- EXERCISE AIM:
Reproduce the records starting at the line that contains "Cтолб 62х55 с отверстиями" and running to the last line, exactly and in full.

- DATA SECTION:

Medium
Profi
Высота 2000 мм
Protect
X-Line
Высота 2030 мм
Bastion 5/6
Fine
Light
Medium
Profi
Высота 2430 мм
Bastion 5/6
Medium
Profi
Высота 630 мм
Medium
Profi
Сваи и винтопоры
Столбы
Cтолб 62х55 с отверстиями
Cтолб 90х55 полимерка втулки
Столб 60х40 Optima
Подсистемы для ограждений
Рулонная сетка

- ANSWER:
Cтолб 62х55 с отверстиями
Cтолб 90х55 полимерка втулки
Столб 60х40 Optima
Подсистемы для ограждений
Рулонная сетка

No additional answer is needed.